Actual | Previous | |
---|---|---|
Level | 84,638 | 82,307 |
Highlights
In February, the largest share of job cuts announced by industry were in transportation (13,573 jobs or 16.0 percent of the total), technology (12,412 or 14.7 percent), and services (8,686 or 10.3 percent). Together the three sectors accounted for over 40 percent of all planned layoffs. Layoffs in the tech sector remain the leading source of planned job cuts, but the pace has slowed considerably. For the first two months of 2024 there have been 28,218 layoffs in tech compared to 63,216 in the same period in 2023.
Reasons cited for cutting jobs in February were led by cost-cutting (14,031 or 16.6 percent of the total), no reason (13,947 or 16.5 percent), technology updates that were not explicitly due to AI (13,825 or 16.3 percent), market/economic conditions (12,021 or 14.2 percent), and closing (11,717 or 13.8 percent). Taken together, these suggest that businesses are pruning payrolls where it makes operational sense, not necessarily to reduce payroll costs at a time when replacing workers comes with a limited pool of qualified candidates and higher expectations for compensation.
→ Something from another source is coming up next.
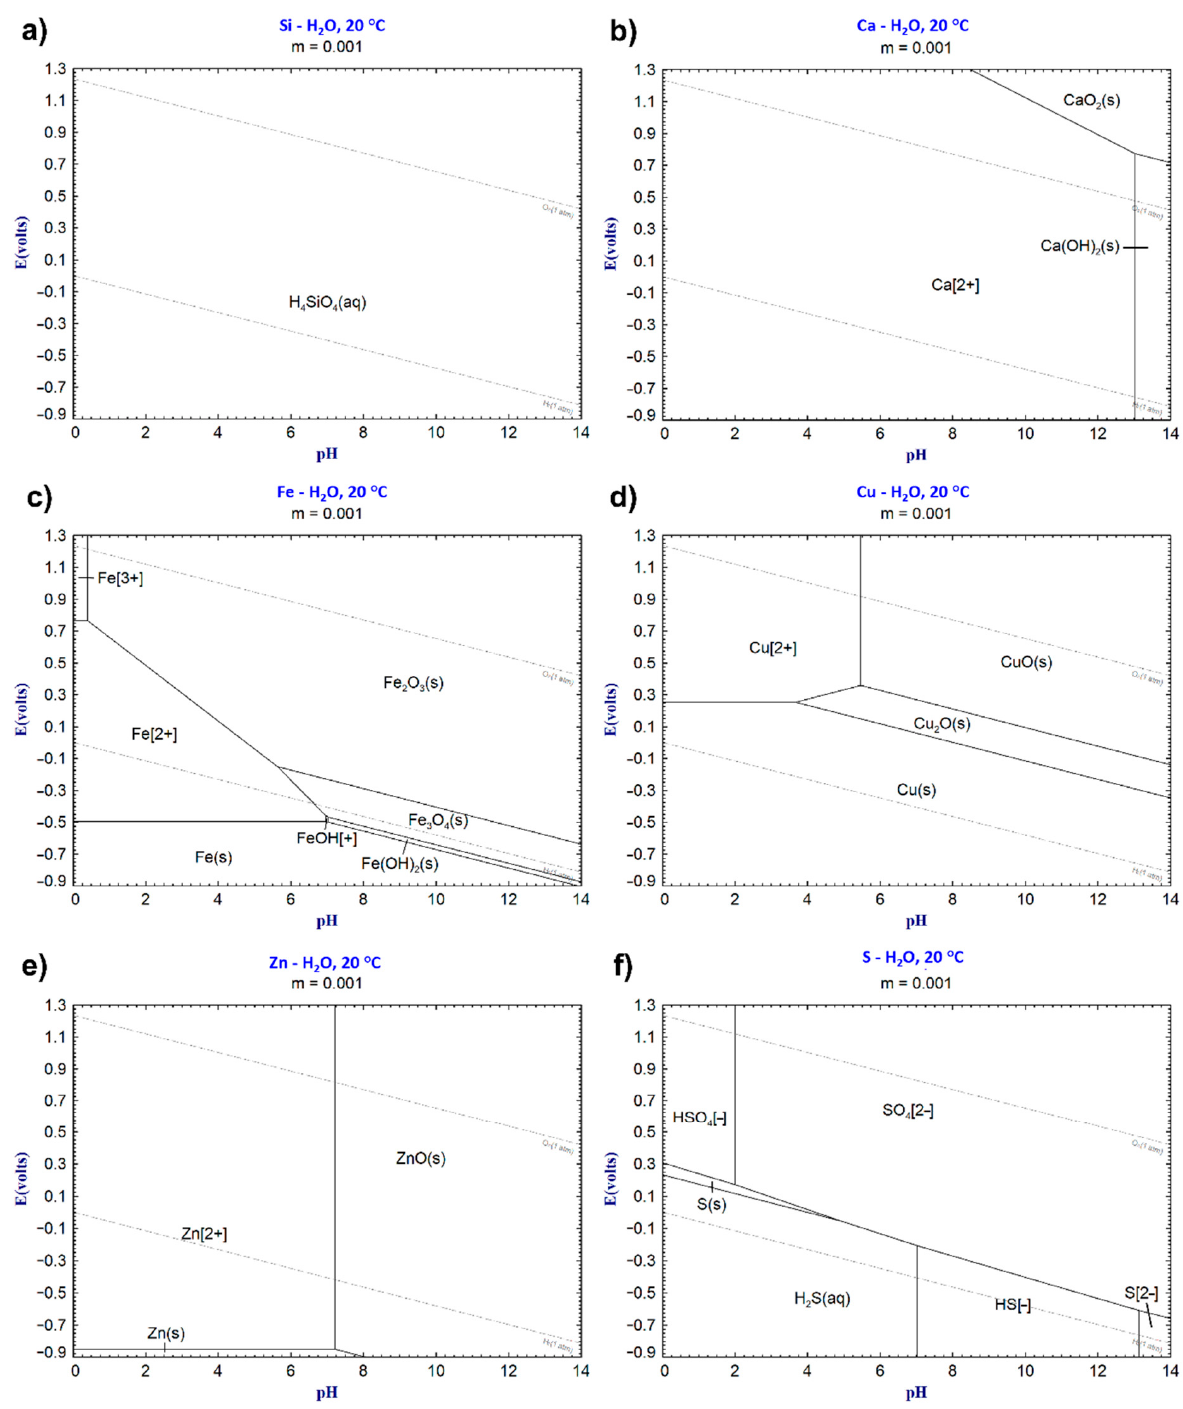
Figure 9. Predominant phase diagrams of ( a ) Si, ( b ) Ca, ( c ) Fe, ( d ) Cu, ( e ) Zn, and ( f ) S plotted using FactSage 8.1.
Hiring plans were relatively few in February, although up 91.9 percent to 10,317 after 5,376 in January, and down 64.2 percent from 28,830 in February 2023. Importantly, the largest numbers of hiring announcements were in industries associated with more stable employment and better compensation. The largest number of announcements in February was in energy (3,492 or 33.8 percent of the total), followed by aerospace/defense (1,800 or 17.4 percent) and industrial products (1,598 or 15.5 percent).